This really should be my personal catch phrase.
Nothing in my life ever goes according to my plan. I would love to be one of those people who has a 5 year plan, a 10 year plan, a 20 year plan, but no. Here I am Bee-boppin through my life, trying to pretend like I’m an adult.
Last week was… interesting. I had been sick for 2 weeks, and last week it really came to a head and I finally broke down and went to the doctor, I ended up missing 2 days of work at one job and 1 day at another. So my Theraflu didn’t go as planned and I ended up spending 2 days in bed sleeping. Then I went someplace new and had my hair done….. thinking that change is good sometimes… The result was orange roots with weird highlights… after Round 1 of trying to have that “Not hot” mess fixed, I’m sitting here typing this with auburnish brown hair. But at least I HAVE hair, and for that I am truly blessed, but still … things didn’t go as planned. So it really wasn’t a BAD week, just not the one ” I planned”.
I turn 30 in two days. And part of me is basically freaking out because HELLO, I’m thirty! I didn’t think I’d ever see this age ( don’t ask me why), and after the first few years of my twenties, I realized that only because of Gods mercy I actually lived through some experiences. I’m not freaking out over being older, I’m freaking out over what I’m “Supposed” to have done by my age, and all the ways I haven’t done it.

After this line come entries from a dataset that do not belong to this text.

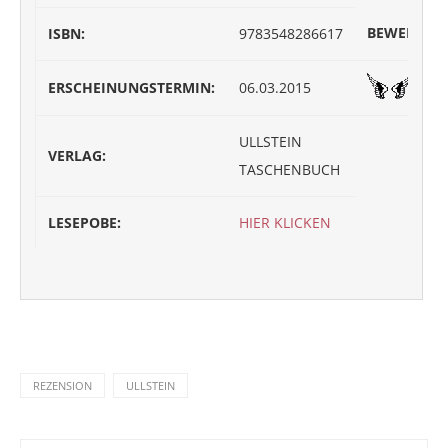
BEWERTUN
ISBN:
9783548286617
ERSCHEINUNGSTERMIN:
06.03.2015
ULLSTEIN
VERLAG:
TASCHENBUCH
LESEPOBE:
HIER KLICKEN
REZENSION
ULLSTEIN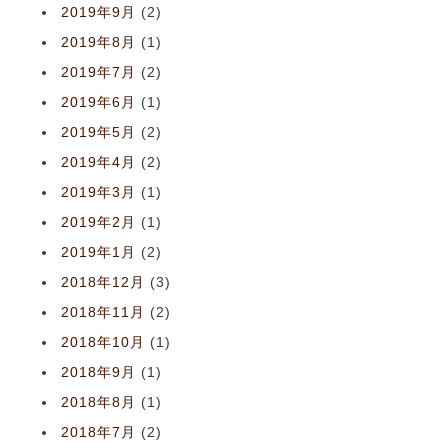
2019年9月
(2)
2019年8月
(1)
2019年7月
(2)
2019年6月
(1)
2019年5月
(2)
2019年4月
(2)
2019年3月
(1)
2019年2月
(1)
2019年1月
(2)
2018年12月
(3)
2018年11月
(2)
2018年10月
(1)
2018年9月
(1)
2018年8月
(1)
2018年7月
(2)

I mean I have to say that the brink of a new era has me seriously freaked out. It’s okay to mess up BIG in your twenties, its expected even, but what if I mess up now?
I’ve had to make a career change, and I’m still in the middle of it. I am not in a stable relationship, I don’t own my own home, and I’m not even sure of where I want to live… I cant commit to a lease for a year…. how are people married and homeowners? What if I do something I cant un-do? What if I follow my heart and move, and someone I love dies without my getting to say goodbye? What if I make a mistake?
I know that death, that mistakes, that problems are inevitable. I know that no matter what I do, something is going to go wrong. I know that we are not in control. And I know that I personally know the one who is in control.
How can I look to God to help me with the next chapter? How can I possibly face what “Might” happen? How Do I get past the “What if’s”? How do I stop NEEDING to be in control?
After some reflection I’m starting to realize that through every single mess up or mistake or whatever you want to call it, God was there. I was NOT in control, and ultimately, God used those life lessons to help me. Here are some examples:
Death of a loved one: It’s taken me a while, but I realized that God needed him more. And that regardless of the longevity of his life here, he touched so many people and was loved so much, and he’s still helping people and still close to their hearts, so it doesn’t matter that he’s no longer on earth, his years may have been shorter, but his contribution was greater than some who have lived 100 years.
Texas: I met people. I forged friendships on my own. I changed. Some experiences change us so drastically that there is no going back to the person we were before. Though its taken me a LONG time to see it, I became stronger, smarter, more self reliant, and more resilient because of that experience. I bonded with people and still hold those bonds, not because the past isn’t over for me, but because love knows no blood line and no miles.
Delaware: I truly struggle with this one. Why was a big question. Why did this happen to me? Why are some people like this? But this situation forced me to depend on others, which is something I struggled with doing. It caused me to see who would really be there when things got crazy. It showed me that the bond between a mother and her daughter is one of the strongest in the world. It also kind of opened my eyes to EXACTLY how much my mamma loves me. Her protection and strength during that time was something I can never repay. It also taught me that I have true sisters that have nothing to do with blood.
Those are just three of the many life lessons that I’ve been taught … But Ive realized that every experience, no matter how bad, led me to something wonderful. God turned every mess that I created into a message that could be used to help someone else.
When compared to some, my struggles are nothing, and I am blessed for that. I sometimes feel like a brat because my struggle is NOTHING next to other’s, but they are mine. And I’ll own them. And I will use them to build up ANYONE who needs it. I will use them to show someone who might be facing something similar, that there are people who can help you, who can teach you how to cope, who can sometimes do nothing but hold your hand and help you up.
So no matter what questions I have about the future, and regardless of how many times I mess up in the next ten years, no matter how many times things “don’t go as planned”, I will hold my head up, I will smile though whatever life hands me, and I will put my faith, my trust, and my fears, and most of all my hopes, in the hands of the one who is truly in control.